· Fachbeitrag · Leseranfrage
Minderjähriger Patient: Ausgleich (fiktiver) Behandlungskosten für nicht wahrgenommene Termine
| Immer wieder kommt es gerade bei Physiotherapeuten, Ergotherapeuten und Logopäden vor, dass vereinbarte Behandlungstermine nicht wahrgenommen oder kurzfristig abgesagt werden. Eine Leserin lässt sich von den Patienten ‒ auch bei gesetzlich Versicherten ‒ bei der ersten Anmeldung eine Bestimmung als Anerkenntnis unterschreiben, nach dem die Behandlungskosten auch zu tragen sind, wenn der Behandlungstermin nicht oder später als 24 Stunden vorher abgesagt wird und kein neuer Patient stattdessen den Termin wahrnehmen kann. Im konkreten Fall hatte die Mutter die Anmeldung für ein minderjähriges Kind unterschrieben. Zwei Behandlungstermine hat das Kind dann nicht wahrgenommen. Es fragt sich, ob und von wem die fiktiven Behandlungskosten verlangt werden können? |
1. Mit wem ist der Vertrag geschlossen?
Die o. g. Leistungen der Physiotherapeuten etc. stellen eine medizinische Leistung i. S. d. § 630a Abs. 1 BGB dar (vgl. § 124 Abs. 1 SGB V) und begründen deshalb einen Behandlungsvertrag. In der aufgeworfenen Konstellation käme ein Vertrag zwischen dem Behandler und dem minderjährigen Kind, dieses nach § 1629 BGB vertreten durch die Erziehungsberechtigten, in Betracht. Der BGH (12.5.22, III ZR 78/21, Abruf-Nr. 229828; 28.4.05, III ZR 351/01; 10.1.84, VI ZR 158/82) geht allerdings einen anderen Weg und nimmt einen Vertrag zwischen den Erziehungsberechtigten und dem Behandler zugunsten des minderjährigen Kindes nach § 328 BGB in Erfüllung ihrer Personensorgepflicht aus § 1926 BGB an.

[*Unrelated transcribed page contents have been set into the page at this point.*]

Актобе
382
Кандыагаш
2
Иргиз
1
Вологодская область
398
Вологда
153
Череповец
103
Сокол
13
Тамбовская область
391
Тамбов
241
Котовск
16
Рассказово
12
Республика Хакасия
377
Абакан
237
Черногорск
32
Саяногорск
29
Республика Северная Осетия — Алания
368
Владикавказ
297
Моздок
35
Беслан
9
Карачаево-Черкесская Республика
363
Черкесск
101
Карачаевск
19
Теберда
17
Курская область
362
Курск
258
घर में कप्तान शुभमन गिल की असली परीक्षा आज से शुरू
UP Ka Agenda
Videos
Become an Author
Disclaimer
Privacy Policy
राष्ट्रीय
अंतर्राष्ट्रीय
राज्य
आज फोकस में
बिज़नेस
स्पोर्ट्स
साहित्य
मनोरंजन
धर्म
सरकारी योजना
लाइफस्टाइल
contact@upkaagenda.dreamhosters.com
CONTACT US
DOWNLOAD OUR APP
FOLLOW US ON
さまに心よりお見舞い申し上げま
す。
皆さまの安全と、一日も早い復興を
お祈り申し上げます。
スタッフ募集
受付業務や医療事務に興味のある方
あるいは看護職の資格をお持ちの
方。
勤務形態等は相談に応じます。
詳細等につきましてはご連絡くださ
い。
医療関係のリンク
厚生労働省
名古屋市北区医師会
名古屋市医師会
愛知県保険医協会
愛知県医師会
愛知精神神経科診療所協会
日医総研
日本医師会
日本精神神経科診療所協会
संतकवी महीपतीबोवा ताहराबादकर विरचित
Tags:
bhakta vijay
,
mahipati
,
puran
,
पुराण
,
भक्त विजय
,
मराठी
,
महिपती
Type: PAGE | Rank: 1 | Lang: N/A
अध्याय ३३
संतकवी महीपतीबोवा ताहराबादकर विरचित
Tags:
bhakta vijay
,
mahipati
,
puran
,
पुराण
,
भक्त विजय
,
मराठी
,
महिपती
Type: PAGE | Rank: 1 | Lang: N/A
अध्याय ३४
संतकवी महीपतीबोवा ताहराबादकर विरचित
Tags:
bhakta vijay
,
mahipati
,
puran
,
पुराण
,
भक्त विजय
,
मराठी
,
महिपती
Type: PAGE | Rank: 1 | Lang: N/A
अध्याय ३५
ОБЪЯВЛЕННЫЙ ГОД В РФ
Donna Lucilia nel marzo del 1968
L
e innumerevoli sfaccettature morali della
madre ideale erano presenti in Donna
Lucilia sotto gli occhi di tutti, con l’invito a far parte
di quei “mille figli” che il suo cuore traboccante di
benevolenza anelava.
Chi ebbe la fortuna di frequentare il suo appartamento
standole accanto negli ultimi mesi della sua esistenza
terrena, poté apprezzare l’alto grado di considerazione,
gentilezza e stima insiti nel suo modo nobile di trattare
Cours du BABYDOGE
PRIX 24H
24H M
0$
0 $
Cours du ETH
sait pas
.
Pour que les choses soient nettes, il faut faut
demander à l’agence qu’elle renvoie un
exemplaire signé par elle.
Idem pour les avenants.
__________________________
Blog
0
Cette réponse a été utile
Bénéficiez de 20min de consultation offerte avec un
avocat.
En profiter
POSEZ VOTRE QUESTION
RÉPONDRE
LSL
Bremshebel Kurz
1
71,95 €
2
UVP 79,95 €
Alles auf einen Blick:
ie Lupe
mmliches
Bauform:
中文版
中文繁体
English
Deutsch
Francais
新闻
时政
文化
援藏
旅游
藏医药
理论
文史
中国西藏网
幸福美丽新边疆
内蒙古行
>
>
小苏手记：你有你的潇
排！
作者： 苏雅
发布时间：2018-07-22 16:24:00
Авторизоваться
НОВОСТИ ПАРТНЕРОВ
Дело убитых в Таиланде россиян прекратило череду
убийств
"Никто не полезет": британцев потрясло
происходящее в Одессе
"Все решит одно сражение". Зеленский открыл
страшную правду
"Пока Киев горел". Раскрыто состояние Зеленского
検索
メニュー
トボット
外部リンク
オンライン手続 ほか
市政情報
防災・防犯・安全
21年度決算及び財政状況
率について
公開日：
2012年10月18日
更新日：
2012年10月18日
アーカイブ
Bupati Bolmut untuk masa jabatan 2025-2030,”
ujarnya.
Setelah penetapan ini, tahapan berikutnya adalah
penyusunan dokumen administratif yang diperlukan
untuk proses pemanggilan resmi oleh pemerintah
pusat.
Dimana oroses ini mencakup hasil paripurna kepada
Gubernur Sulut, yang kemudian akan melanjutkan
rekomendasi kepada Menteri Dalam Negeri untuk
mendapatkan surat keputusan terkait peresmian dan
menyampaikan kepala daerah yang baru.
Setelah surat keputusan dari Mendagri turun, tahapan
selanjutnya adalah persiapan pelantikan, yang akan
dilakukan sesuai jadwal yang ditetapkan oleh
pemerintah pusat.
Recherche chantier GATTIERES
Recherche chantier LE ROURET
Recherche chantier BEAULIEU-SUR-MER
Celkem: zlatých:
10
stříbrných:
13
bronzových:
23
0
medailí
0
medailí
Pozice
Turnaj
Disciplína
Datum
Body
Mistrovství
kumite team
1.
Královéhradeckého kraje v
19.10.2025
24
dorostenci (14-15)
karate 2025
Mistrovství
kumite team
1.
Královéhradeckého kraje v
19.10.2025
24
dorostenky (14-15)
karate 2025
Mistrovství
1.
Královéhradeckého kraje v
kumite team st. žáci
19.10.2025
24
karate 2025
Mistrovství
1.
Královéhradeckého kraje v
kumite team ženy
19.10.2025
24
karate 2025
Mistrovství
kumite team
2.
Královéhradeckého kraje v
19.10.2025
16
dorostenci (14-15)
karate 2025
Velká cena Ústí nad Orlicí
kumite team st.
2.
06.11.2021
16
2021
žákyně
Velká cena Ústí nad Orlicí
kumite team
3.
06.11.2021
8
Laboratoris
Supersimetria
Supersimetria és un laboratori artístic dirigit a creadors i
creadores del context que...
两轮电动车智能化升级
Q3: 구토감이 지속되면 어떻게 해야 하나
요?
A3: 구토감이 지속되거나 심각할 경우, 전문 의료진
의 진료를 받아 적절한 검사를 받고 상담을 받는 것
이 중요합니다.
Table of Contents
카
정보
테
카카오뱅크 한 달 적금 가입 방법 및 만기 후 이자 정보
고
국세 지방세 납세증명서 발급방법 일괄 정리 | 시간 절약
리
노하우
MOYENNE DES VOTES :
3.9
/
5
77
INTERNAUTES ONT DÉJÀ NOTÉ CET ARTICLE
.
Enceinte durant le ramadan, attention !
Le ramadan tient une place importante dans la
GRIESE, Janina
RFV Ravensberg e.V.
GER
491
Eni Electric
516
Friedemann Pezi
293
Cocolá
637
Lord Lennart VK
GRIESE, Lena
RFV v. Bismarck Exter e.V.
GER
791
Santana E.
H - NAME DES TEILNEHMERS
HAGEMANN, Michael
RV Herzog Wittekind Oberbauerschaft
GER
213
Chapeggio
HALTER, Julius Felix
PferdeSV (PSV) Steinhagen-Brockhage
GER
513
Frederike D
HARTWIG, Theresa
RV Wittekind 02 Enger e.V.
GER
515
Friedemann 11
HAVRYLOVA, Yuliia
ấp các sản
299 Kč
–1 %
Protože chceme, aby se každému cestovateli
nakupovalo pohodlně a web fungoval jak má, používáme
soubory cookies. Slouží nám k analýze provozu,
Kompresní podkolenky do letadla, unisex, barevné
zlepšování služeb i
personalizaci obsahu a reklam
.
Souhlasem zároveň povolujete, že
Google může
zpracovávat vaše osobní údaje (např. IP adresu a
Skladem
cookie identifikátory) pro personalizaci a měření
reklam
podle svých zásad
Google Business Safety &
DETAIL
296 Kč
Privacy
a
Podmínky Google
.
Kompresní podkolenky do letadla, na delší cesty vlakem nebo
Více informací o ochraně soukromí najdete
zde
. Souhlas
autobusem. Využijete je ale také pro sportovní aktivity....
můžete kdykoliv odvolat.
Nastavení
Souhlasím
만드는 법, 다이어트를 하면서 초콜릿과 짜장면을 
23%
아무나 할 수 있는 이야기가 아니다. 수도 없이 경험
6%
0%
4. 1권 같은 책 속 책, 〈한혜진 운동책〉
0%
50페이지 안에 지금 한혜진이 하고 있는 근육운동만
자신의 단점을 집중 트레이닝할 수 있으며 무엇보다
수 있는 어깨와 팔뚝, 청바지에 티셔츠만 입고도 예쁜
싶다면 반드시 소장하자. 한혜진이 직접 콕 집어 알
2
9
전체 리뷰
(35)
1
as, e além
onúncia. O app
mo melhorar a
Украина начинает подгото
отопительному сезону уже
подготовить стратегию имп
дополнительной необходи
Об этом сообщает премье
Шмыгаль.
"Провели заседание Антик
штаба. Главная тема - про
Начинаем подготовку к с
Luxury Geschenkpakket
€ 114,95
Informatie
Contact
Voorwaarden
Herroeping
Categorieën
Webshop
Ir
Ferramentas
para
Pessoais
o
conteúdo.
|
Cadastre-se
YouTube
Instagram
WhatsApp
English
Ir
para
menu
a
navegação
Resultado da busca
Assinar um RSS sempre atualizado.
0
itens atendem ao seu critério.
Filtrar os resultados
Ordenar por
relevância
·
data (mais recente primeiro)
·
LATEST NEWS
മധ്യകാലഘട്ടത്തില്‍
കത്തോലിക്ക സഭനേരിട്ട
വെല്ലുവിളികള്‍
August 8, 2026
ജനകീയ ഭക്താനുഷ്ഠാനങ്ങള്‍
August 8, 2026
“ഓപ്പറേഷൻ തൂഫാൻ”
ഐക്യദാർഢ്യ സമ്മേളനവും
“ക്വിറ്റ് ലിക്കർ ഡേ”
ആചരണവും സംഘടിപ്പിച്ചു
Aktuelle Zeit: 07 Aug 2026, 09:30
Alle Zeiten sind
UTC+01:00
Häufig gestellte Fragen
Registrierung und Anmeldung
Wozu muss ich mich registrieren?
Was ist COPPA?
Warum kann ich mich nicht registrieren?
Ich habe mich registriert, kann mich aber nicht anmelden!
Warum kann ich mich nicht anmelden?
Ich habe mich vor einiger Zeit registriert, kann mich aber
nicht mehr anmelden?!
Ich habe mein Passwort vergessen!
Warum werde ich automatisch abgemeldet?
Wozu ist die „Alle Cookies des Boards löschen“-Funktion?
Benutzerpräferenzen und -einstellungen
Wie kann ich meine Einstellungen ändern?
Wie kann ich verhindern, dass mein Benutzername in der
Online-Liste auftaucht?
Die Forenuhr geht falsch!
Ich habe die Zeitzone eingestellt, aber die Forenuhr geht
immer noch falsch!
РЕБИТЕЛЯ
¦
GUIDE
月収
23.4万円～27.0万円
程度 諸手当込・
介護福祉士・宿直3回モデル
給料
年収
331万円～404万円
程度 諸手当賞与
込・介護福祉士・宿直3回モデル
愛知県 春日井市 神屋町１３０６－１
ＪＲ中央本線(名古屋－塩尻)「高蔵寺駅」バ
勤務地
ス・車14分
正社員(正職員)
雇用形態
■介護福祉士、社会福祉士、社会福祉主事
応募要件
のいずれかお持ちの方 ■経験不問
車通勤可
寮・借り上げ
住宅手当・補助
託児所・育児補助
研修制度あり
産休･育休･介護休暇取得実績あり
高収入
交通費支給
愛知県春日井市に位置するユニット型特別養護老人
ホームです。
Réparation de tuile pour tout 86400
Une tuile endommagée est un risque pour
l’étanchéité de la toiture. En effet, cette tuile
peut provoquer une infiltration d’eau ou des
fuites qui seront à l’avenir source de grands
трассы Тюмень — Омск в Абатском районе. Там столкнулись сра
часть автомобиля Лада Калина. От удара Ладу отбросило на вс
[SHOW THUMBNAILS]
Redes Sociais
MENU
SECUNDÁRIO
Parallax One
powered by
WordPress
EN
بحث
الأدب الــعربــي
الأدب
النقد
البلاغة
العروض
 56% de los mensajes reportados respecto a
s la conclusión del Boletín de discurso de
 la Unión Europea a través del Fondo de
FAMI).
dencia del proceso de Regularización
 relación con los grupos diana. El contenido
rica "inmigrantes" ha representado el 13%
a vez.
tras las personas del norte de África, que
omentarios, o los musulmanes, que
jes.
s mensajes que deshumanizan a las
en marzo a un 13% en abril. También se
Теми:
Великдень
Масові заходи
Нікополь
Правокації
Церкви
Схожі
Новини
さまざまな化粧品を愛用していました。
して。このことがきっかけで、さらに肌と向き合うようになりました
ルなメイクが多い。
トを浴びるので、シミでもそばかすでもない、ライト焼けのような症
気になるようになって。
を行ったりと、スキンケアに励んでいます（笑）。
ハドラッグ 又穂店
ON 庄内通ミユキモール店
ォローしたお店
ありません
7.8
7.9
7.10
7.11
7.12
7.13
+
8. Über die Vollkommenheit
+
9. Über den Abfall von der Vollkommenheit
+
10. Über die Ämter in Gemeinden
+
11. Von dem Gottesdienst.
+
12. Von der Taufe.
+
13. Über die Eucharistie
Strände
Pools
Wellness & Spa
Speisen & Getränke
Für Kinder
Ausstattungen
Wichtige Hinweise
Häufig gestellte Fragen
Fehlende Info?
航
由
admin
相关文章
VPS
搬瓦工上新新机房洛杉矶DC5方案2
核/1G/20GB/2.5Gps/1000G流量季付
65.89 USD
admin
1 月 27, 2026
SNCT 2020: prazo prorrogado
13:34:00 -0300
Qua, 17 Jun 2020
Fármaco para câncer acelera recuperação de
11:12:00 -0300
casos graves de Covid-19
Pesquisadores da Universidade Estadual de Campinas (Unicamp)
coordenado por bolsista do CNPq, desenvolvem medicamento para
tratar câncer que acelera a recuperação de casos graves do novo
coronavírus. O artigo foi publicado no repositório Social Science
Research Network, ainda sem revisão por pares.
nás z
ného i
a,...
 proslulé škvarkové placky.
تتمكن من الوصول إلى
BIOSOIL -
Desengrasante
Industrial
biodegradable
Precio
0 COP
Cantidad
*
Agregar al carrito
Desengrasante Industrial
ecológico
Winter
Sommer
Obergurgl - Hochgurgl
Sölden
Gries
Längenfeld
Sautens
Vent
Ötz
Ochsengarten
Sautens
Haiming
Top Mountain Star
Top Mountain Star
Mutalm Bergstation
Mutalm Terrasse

Für den BGH bleibt dabei unerheblich, ob die Eltern und das Kind privat oder gesetzlich versichert sind. Auch wenn dem Kind als mitversichertem Familienangehörigen nach § 10 SGB V ein eigener und von den Eltern unabhängiger selbstständiger Leistungsanspruch in der gesetzlichen Krankenversicherung zustehe, bleibe der Behandlungsvertrag doch privatrechtlicher Natur.